Monday, February 26, 2007

Helping Amazon's Mechanical Turk Search for Jim Gray's Yacht

Regrettably, Jim Gray is still missing, but I thought Amazon.com deserved more kudos than they got in the press for their extraordinary effort to help in the search for Gray's yacht. Google got a lot of press coverage for talking up the idea of using satellite image sources, but Amazon did it. Why is that? One reason is that Amazon has a lot of experience operating and maintaining very large distributed databases (VLDBs). Another reason is that it's not just Google that has been developing interesting Internet tools. Amazon (somewhat quitely, by comparison) has also developed their own Internet tools, like the Mechanical Turk. These two strengths combined at Amazon and enabled them to load a huge number of satellite images of the Pacific into the Turk database, thereby facilitating anyone (many eyes) to scan them via the Turk interface, and all that on very short order. Jim would be impressed.

I spent several hours on Sunday, Feb 4th, using Amazon's Mechanical Turk to help look for Gray's yacht. The images above (here about one quarter the size displayed by the Turk) show one example where I thought there might have been an interesting object; possibly a yacht.

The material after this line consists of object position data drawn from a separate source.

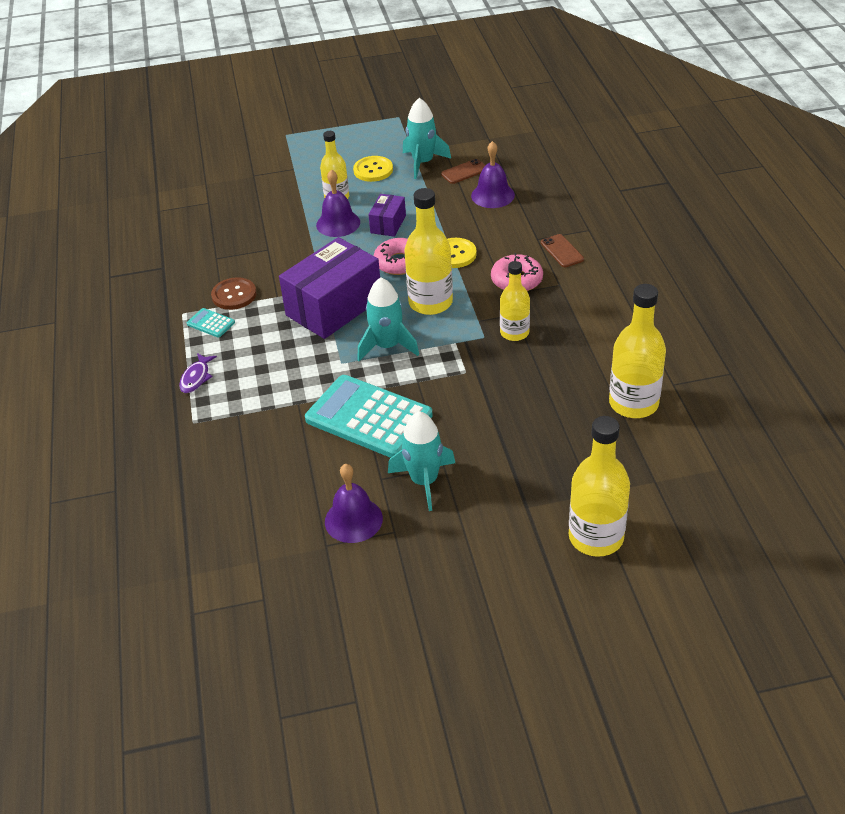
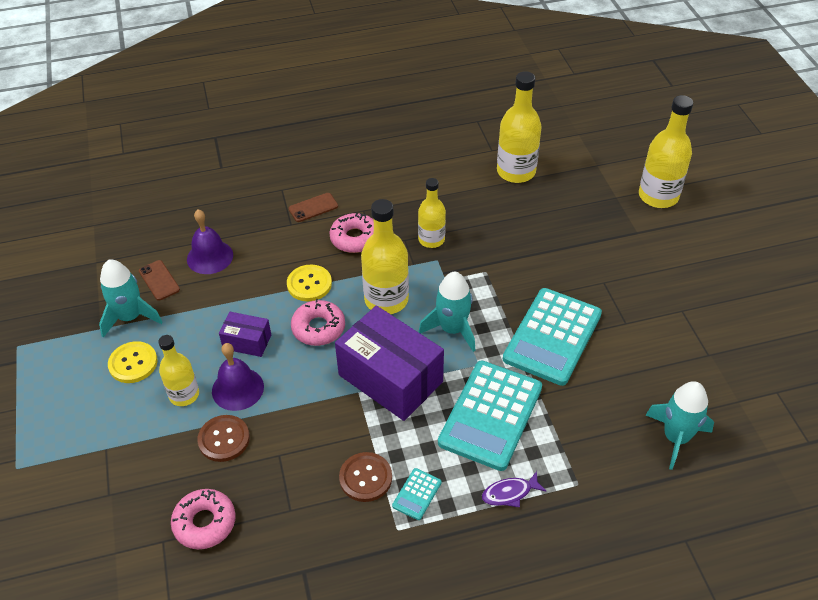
camera: 95 degrees left, 5 degrees up
(196, 378) = (509, 493): purple fish -> purple fish turned 150 degrees clockwise
(217, 219) = (205, 523): none -> pink donut
(280, 369) = (490, 415): none -> turquoise calculator
(289, 221) = (224, 439): none -> brown button
(353, 520) = (676, 338): purple bell -> none
(424, 481) = (623, 294): turquoise rocket -> turquoise rocket (675, 437)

Image A is captured by the satellite at a short time before image B (t1 < t2). You can think of the satellite as sweeping down this page. Things like whitecaps on the ocean surface are going to tend dissipate and thus change pixels between successive frames, whereas a solid object like a ship will tend to remain invariant. The red circle (which I added) marks such a stable set of pixels which also have approximately the correct dimensions for a yacht i.e., about 10 pixels long (as explained by Amazon). Unfortunately, what appears to be an interesting object here has not led to the discovery of Gray's whereabouts.

Use of the Turk satellite images was hampered by a lack of any way to reference the images (about 5 per web page) by number, and there was no coordinate system within each image to express the location of any interesting objects. These limitations could have led to ambiguities in the follow up human expert search of flagged images. However, given that time was of the essence for any possible rescue effort, omitting these niceties was a completely understandable decision.